> **Written instruction**
Which lines of the records below contain the string "label"? Pick out each one and copy it in full.

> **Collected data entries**

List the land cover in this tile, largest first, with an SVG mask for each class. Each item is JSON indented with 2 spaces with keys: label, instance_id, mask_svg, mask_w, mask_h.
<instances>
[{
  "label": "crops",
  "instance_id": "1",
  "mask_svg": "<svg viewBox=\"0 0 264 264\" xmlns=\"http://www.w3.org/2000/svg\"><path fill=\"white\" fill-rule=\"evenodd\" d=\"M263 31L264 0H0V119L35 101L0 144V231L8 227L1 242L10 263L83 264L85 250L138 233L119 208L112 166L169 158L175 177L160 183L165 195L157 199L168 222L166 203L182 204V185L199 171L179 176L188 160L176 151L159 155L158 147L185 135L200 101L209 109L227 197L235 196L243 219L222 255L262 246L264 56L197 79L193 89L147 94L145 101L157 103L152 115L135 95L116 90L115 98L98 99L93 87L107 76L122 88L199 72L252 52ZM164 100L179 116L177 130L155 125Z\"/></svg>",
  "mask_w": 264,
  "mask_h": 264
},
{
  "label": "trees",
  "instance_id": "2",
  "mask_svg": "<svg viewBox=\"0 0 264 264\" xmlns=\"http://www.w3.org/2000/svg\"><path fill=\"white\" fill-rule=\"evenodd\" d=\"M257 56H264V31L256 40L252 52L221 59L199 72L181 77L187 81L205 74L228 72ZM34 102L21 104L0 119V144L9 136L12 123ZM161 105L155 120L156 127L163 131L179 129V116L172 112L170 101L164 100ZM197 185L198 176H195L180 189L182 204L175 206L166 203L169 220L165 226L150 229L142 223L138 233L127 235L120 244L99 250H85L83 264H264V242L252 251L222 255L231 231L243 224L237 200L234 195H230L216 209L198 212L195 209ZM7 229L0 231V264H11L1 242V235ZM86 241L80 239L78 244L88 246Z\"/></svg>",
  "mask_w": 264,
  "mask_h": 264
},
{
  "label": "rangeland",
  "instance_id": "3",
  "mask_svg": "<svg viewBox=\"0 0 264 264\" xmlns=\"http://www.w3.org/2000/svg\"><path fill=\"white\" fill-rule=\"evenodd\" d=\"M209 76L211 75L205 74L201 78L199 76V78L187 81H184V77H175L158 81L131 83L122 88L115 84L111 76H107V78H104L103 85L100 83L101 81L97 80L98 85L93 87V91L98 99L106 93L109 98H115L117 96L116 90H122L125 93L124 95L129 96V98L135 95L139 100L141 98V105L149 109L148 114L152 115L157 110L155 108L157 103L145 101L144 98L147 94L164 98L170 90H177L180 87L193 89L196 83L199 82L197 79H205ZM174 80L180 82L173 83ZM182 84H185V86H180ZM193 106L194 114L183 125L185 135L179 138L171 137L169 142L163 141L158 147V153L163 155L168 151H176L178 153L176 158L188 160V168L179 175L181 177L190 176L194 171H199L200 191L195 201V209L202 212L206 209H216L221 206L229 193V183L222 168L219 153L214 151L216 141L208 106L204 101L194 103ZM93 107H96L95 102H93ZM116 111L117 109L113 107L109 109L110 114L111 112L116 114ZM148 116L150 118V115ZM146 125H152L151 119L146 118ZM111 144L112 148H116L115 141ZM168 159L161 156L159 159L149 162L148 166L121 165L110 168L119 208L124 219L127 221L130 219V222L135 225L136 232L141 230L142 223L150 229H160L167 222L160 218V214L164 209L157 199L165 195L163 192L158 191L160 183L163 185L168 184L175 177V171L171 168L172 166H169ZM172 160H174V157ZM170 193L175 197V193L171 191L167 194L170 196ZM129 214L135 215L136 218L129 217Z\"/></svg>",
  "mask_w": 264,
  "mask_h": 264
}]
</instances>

> **Answer below**
List the land cover in this tile, largest first, with an SVG mask for each class. Each item is JSON indented with 2 spaces with keys: label, instance_id, mask_svg, mask_w, mask_h.
  "label": "crops",
  "label": "trees",
  "label": "rangeland",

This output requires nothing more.